DWF Supporters
March 28, 2023
Busy buying week. I got my first 7445~Palmer LNIB 10VH compensated (really an 8" barrel & 10" shroud) The 375 Supermag NIB (Serial #14) and the Virginia Revenuar NIB also. Got a great deal direct from the seller no tax $1000 on it. $1728 for the 7445 and $1580 on the 375 (got a set of dyes for $57 also free ship) Also this brochure in box (see pics) I now know where all that stuff came from! I would have liked the cutting board set! I have brass & bullets for the 375 also!
DWF Supporters
March 28, 2023
Barney is not exclusive to Monson. All have some degree of difference in frame and other parts, including Palmer and Norwich. Age seems to intensify it. If it isn't orange, pink or mottled it really isn't too bad and doesn't seem to affect value much. I suggest you buy stainless guns. They are easily resurfaced with Scotchbrite and bead blasting. There are no stainless 375 Supermags though. And I don't think there are blue Palmer 414s. There are some few blue Norwich 414s though. 😉.
Supporter
Moderators
January 24, 2009
I have two guns who have a slight Barney tint to them, one is my Model 40 Monson gun (very slight Barney in bright light) which has probably seen the actual light of day maybe 12 hours in it's lifetime. But in the right light, there is some Barney to it.

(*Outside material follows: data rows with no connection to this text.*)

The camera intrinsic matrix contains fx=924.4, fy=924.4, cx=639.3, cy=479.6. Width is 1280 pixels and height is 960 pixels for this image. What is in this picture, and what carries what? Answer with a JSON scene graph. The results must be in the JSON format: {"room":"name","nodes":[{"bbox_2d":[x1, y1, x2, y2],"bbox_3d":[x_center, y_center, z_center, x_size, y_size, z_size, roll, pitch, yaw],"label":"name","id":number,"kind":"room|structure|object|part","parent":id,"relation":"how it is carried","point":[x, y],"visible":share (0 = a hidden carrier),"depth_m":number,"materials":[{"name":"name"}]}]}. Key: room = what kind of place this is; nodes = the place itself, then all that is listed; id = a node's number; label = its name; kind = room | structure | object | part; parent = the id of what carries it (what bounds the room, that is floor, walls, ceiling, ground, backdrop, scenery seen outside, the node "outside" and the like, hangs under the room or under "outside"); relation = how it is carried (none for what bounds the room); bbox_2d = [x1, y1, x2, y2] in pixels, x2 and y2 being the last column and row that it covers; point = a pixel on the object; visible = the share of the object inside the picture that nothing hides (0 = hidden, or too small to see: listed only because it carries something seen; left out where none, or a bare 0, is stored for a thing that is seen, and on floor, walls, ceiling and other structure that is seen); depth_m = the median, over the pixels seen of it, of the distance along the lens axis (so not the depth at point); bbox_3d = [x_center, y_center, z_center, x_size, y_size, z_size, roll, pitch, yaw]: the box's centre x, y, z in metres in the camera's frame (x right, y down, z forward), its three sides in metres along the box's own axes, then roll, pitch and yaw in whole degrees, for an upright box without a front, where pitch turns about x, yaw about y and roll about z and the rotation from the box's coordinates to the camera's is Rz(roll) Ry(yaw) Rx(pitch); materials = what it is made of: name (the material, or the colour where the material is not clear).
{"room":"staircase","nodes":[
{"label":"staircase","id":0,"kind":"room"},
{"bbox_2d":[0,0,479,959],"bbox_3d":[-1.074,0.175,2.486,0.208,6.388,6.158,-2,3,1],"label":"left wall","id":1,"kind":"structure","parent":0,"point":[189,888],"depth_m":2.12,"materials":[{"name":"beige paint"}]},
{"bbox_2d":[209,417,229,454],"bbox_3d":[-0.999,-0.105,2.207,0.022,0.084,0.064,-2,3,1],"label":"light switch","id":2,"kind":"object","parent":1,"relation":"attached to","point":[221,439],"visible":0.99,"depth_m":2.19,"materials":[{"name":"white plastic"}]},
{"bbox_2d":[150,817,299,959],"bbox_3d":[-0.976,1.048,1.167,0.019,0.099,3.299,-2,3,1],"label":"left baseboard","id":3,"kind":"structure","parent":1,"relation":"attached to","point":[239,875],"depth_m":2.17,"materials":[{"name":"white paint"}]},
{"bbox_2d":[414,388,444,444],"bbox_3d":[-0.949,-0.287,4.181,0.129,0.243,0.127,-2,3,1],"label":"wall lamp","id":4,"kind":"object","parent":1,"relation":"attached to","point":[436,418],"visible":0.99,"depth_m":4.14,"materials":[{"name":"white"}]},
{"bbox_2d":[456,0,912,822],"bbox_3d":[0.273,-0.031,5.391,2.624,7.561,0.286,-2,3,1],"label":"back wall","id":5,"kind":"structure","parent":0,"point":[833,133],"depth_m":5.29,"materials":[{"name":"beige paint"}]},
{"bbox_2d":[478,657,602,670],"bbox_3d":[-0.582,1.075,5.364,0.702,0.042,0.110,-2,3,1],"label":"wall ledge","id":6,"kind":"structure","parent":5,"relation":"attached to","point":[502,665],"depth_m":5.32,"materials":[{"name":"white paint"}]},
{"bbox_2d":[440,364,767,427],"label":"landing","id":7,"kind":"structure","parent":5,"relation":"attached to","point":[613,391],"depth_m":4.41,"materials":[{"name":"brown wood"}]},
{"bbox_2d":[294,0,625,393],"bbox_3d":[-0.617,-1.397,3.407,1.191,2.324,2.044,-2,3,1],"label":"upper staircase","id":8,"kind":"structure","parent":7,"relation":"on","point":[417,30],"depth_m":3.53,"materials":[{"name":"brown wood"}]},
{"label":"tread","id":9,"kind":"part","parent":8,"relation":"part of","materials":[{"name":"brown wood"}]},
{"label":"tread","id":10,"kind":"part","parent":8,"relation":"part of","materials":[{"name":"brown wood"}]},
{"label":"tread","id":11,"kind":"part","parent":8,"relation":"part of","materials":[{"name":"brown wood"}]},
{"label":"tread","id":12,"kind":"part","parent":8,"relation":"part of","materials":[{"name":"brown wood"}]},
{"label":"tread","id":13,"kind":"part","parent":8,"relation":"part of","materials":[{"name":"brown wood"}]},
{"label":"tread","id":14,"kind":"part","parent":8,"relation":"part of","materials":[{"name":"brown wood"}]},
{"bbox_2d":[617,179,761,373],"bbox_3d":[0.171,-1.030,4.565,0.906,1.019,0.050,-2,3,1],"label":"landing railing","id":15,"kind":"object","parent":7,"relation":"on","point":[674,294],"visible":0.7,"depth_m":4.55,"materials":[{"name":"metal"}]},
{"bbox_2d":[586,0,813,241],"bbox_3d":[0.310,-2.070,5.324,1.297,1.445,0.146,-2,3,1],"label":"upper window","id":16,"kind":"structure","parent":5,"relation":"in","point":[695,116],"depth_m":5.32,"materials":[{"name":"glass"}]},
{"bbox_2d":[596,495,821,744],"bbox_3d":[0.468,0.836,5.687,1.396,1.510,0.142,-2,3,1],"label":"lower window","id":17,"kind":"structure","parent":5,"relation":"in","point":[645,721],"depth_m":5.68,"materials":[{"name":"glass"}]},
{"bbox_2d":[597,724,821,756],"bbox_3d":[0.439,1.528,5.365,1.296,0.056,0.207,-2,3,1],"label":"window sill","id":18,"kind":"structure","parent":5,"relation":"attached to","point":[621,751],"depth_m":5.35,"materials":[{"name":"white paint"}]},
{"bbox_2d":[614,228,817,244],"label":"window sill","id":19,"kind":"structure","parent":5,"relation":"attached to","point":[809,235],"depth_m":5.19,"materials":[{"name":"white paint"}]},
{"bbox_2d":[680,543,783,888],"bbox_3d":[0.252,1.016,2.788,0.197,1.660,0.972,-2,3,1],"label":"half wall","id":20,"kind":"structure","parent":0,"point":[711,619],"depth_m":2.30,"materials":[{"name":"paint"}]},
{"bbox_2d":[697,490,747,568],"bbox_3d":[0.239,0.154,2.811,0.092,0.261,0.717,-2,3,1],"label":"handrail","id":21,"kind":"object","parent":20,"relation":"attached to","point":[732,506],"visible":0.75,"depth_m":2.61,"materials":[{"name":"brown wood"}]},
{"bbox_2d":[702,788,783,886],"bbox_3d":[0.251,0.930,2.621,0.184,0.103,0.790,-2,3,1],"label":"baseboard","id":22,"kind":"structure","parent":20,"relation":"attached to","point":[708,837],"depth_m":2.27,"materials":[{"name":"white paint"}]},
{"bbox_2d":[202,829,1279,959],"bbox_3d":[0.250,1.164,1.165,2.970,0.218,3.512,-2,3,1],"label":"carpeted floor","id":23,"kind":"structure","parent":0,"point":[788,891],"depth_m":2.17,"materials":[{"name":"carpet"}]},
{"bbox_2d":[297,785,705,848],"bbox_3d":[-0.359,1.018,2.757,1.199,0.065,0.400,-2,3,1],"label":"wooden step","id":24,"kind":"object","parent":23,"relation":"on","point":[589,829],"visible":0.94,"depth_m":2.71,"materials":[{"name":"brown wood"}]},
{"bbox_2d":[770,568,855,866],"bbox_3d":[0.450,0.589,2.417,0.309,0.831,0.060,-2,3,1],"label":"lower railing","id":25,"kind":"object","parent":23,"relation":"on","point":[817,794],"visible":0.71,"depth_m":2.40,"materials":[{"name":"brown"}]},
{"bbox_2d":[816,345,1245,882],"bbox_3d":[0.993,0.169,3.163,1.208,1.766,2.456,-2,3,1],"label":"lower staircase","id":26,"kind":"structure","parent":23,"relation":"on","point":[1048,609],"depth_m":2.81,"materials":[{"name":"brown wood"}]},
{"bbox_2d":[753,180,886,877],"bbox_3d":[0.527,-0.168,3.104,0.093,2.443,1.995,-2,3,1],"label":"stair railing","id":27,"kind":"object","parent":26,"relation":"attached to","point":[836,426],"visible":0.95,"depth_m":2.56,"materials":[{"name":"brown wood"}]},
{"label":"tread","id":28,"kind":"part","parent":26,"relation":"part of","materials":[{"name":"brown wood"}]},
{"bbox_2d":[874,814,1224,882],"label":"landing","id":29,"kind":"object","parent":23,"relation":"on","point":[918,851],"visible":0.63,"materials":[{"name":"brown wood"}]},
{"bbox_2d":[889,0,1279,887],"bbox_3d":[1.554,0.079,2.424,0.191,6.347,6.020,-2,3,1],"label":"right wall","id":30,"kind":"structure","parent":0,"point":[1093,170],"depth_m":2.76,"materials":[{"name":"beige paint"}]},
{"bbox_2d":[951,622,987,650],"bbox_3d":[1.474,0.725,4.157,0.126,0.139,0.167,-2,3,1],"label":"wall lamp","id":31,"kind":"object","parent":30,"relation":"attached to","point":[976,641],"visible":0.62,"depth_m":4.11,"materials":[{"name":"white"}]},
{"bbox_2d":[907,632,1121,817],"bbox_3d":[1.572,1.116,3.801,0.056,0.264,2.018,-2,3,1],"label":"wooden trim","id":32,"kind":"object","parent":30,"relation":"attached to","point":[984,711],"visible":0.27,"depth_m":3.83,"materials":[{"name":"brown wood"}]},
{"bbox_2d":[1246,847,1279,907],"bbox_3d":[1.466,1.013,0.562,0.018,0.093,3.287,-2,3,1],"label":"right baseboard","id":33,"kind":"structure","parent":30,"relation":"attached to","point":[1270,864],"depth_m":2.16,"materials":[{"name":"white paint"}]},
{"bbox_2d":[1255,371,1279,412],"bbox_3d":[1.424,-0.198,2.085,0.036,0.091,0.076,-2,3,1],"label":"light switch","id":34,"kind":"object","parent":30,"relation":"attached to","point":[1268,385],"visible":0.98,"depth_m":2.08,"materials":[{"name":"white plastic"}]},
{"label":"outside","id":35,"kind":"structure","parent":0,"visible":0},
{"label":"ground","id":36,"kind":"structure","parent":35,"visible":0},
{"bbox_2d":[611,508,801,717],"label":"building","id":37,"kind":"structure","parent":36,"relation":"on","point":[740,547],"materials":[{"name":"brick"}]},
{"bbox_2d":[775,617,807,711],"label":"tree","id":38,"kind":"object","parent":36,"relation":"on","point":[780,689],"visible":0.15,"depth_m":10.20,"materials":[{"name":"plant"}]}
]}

My assumption is that when the guns were being blued at DW, often times they didn't religiously swap out the chemical in the tubs on time, which (in my opinion) may have brought on premature Barney issues. Either that, or the stinkin' EPA mandated the percentage of chemicals that could be used during the bluing process for a couple years. (I really am leaning heavily into this theory, these days). However. Once DW dialed in the chemical formula to be EPA compliant (Palmer years for example), that is when the super-deep bluing really came along. I kinda coined that bluing of those years as "ancestorial bluing"...or bluing so deep you can see your ancestors in there!